> **Activity list**
a - In the retirement posts, what age did Jenny turn in the year she retired?
b - Using the retirement posts, say whether each statement holds, answering yes or no and quoting the words that decide it: (i) Jenny retired three weeks ago. (ii) Diane made many friends in the communities she moved to for work. (iii) Diane took a volunteer job as a receptionist.
c - Resume the retirement posts after their final sentence.

> **Selected passage**

Add to this, the fact that sharing with us here, all the minutiae of your desparate struggles, your failures and your victories will improve Retirement-Online, while it will increasingly be able to furnish the kinds of support, in the amounts needed that can further empower your newfound freedom.

Losing identity
by: Jenny

I retired three weeks ago mostly because I was tired, and being a secretary in Technology, just didn't have the mind, and physical strength, or stamina to do it without wearing me to the bone.

So, my husband is still working and jokingly tells me how hard I don't work. Well, after working since I was 16, full time , mostly being responsible for 3 kids, and a very active lifestyle, I decided I deserved it.

This year I hit my numbers and turned 62. It was a great relief the first week and into the second week I began to experience the identity crisis.

I have joined a bible study, and doing some Christian online meditation, trying to learn to gear down. I am talking to other retired people that love it. I think, I was so burned out, but, I do enjoy being alone with my dog most days until my husband comes home.

I discovered I had lost a lot of my cooking skills, and not real keen on housecleaning, but, I set up a schedule I fill out everyday, and plan times to do things, it seems to help.

So, will it you know how it goes.

identity
by: diane

I retired a year and one half ago. I also has a high paying responsible job. I had moved around from community to community for my work. That resulted in no friends and no social life but I worked long hours so it didn't matter.

When I decided to retire, I realized that I would have to look for an identity that did not belong to work.

I looked at that as my new job. What would I do? so thought about the things about my other job that I did not have.

I was a manager who had staff and looked after complaints etc but had very little contact with general public. So I got a volunteer position as a receptionist and that lead to a couple of other volunteer opportunities in the same society.

> **Available data**
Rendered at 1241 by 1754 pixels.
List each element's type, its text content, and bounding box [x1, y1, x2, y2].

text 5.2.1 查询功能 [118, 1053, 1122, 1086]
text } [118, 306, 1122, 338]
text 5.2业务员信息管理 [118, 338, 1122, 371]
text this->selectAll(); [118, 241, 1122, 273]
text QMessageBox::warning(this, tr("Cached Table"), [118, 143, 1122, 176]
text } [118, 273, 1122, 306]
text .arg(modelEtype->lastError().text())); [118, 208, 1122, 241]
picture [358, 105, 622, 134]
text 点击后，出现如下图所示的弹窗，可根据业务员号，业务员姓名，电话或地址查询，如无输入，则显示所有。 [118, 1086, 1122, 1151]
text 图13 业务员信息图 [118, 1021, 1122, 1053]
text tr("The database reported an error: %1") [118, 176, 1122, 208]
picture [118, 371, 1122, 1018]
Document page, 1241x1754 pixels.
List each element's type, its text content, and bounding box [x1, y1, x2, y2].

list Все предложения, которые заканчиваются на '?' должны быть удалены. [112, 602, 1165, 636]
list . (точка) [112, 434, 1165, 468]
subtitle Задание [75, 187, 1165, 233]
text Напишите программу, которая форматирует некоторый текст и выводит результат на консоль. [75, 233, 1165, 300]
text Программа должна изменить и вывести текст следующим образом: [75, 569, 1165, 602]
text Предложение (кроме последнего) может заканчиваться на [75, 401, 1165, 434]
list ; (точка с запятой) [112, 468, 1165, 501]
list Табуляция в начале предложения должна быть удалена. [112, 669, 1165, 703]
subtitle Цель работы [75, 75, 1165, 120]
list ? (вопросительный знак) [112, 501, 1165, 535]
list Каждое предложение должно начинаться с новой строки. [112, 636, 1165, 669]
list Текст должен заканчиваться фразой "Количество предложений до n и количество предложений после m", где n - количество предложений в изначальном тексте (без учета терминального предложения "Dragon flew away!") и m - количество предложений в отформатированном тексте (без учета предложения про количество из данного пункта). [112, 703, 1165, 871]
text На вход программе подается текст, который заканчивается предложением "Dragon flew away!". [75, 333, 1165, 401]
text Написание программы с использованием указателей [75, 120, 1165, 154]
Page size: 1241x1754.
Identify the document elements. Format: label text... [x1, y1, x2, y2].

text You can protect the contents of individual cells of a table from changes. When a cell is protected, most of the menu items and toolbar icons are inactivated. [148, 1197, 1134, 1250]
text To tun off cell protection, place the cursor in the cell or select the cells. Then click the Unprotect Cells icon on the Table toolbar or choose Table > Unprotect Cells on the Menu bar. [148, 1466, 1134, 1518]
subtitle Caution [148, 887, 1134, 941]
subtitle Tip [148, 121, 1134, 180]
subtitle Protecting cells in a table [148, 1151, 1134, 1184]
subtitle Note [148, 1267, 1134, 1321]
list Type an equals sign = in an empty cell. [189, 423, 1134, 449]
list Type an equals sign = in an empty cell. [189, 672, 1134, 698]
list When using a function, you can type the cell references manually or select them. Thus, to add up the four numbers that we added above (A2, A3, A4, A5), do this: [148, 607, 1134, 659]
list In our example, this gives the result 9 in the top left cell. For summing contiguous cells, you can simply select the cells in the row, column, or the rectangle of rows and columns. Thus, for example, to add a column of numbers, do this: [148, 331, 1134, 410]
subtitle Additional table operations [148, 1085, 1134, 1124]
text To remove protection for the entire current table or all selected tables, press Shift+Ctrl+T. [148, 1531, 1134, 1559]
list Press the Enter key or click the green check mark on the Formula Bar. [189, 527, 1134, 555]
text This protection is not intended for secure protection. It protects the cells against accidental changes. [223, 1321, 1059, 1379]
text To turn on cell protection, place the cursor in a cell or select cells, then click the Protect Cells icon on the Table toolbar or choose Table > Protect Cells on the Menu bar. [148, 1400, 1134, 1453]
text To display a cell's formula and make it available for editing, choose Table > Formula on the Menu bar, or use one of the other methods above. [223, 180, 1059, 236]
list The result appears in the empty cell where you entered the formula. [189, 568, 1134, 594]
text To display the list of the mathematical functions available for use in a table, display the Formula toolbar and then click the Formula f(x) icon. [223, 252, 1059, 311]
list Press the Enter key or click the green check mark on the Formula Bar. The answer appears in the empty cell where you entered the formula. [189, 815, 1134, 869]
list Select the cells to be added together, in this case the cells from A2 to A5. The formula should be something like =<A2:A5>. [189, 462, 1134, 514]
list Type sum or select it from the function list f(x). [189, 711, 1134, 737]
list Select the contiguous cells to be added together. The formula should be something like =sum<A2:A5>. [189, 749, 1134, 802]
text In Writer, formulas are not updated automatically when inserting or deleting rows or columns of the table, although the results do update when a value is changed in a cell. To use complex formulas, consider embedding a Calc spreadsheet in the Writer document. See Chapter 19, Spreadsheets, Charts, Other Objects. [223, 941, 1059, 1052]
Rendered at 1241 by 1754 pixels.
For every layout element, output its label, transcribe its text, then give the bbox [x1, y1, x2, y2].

> **Results by task**
a - 62

b -
(i) Yes: "I retired three weeks ago"
(ii) No: "That resulted in no friends and no social life"
(iii) Yes: "So I got a volunteer position as a receptionist"

c -
THe other thing I did was apply for the board of Directors in an agency just to keep my professional life feeling.

I also looked at some things i thought i would have experienced if I had the time... so I happened upon a quilting group and now I quilt... not very good at it but i keep trying and am getting there.

I also spend some time with grandkids but only as much as I want to so that I would keep enjoying them.

I hope that helps.

WOW!
by: Gail, Michigan

...you had me early on, Allison. You are a writer and able to elicit interest and emotion from your readers. Keep doing it. Just talking about your experience and feelings - it works!

I could identify with your situation - it was similar to mine. There are (no doubt) thousands of others who will identify with your experiences, also.

You just need to garner some confidence to reach out, experience some success (any kind of 'win'), and then watch your energy grow.

Best of luck to you!

To Alison NY
by: Carolyn

I've posted here numerous times Alison usually when I read comments such as yours because I am one of those rare few who have regretted my retirement 15 months ago whereas most of my friends are loving it.

I have been depressed since May 2014 when my sister got sick - even when she rallied and is well, the depression would not leave.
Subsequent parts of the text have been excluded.